Noël 2004, Anne devant son ordinateur, devant le massif du Mont Blanc. (Photo de Jean Philippe Azaïs).

Ci dessous un extrait de " Beaucoup d'imprudence ", livre de Jacques Bounin, Commissaire de la République à Montpellier à la libération :

A Montpellier, mon isolement a aussi retardé la venue de mes collaborateurs. Dans mon propre cabinet, je m'entoure d'éléments du corps préfectoral. Quand je les noterai, je leur attribuerai comme opinion politique : tripartite (coalition des trois partis au pouvoir). On me demande aussi d'apprécier leurs épouses. De l'une d'entre elles j'écris: « Seconde l'administration de son mari avec un zèle qui n'est pas toujours apprécié des populations. »

Quand je choisis des éléments extérieurs, je les choisis pro­ches de l'action clandestine. En fait, mon cabinet a toujours été composé d'un directeur de cabinet, Kielholtz d'abord, puis Francis Laborde. Tous les autres étaient des chargés de mission qui se partageaient les tâches et remplissaient l'un ou l'autre, les différentes fonctions.

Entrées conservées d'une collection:
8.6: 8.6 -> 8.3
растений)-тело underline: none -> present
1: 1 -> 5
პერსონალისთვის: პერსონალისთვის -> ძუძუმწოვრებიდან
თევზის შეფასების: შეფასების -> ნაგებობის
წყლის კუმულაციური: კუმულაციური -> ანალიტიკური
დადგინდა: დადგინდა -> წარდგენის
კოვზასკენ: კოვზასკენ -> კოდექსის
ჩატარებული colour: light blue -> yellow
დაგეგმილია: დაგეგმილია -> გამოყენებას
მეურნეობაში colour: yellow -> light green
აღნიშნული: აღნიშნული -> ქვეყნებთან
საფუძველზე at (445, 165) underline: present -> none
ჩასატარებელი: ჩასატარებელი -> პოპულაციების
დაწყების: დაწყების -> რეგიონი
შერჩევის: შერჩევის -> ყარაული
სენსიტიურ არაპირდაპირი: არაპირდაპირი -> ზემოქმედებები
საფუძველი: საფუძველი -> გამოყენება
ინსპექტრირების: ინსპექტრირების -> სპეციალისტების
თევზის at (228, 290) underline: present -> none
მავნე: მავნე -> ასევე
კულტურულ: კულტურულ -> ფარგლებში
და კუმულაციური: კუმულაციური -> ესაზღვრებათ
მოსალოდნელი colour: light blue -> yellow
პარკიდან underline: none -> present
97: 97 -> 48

→ EXERCICE COURT 1
Transcrivez fidèlement le passage de l'extrait sur Montpellier à la Libération, depuis « A Montpellier, mon » jusqu'à « les différentes fonctions. » inclus.
→ EXERCICE COURT 2
Rédigez la suite de l'extrait sur le cabinet du commissaire à Montpellier à partir de sa dernière phrase.

→ RÉSULTAT FINAL 1
A Montpellier, mon isolement a aussi retardé la venue de mes collaborateurs. Dans mon propre cabinet, je m'entoure d'éléments du corps préfectoral. Quand je les noterai, je leur attribuerai comme opinion politique : tripartite (coalition des trois partis au pouvoir). On me demande aussi d'apprécier leurs épouses. De l'une d'entre elles j'écris: « Seconde l'administration de son mari avec un zèle qui n'est pas toujours apprécié des populations. »

Quand je choisis des éléments extérieurs, je les choisis pro­ches de l'action clandestine. En fait, mon cabinet a toujours été composé d'un directeur de cabinet, Kielholtz d'abord, puis Francis Laborde. Tous les autres étaient des chargés de mission qui se partageaient les tâches et remplissaient l'un ou l'autre, les différentes fonctions.

→ RÉSULTAT FINAL 2
Je vais les citer tous; les ayant fait marcher à un train d'enfer, je leur dois cet hommage.

Ainsi Alexandre Stirn, il est d'une famille où l'on finit par être préfet de père en fils. Je le loge, lui et les siens très nom­breux, dans l'appartement de Jacques de Baroncelli, qui est heureux de les accueillir.

C'est Stirn qui me racontera par la suite cette anecdote: le débarquement du 6 juin 1944 est commémoré chaque année en Normandie sous la présidence d'un invité illustre. En 1949, c'est le tour du maréchal Montgomery, qui exprime le désir de passer une nuit au château de Creulet, dans le parc duquel il a campé lors du débarquement. Pressentie, la propriétaire de Creulet, Mme de Druval, se montre extrêmement réticente, et finit par expliquer son hostilité : le maréchal a, à l'époque, emporté un vase de nuit, volé dit-elle dans le château. Ce pot de chambre était une précieuse relique, ayant été utilisé par Louis XVI à la prison du Temple.

Il y a Anne-Marie Ancelin, prometteuse, qui me fait con­naître les techniques modernes de sondage d'opinion publique; Yvonne Paoli qui est maintenant secrétaire du groupe socialiste à l'Assemblée Nationale; le philosophe Henri Lefèvre pendant quelque temps : c'est volontairement que j'ai pris dans mon équipe un communiste, et j'avais le choix entre lui et Albert Soboul, historien, qui m'apprend qu'à l'époque de la Révolution française, les « citoyens actifs » n'ont été, à Paris que quelques milliers. Cela m'aide à mieux comprendre ce qui se passe autour de moi.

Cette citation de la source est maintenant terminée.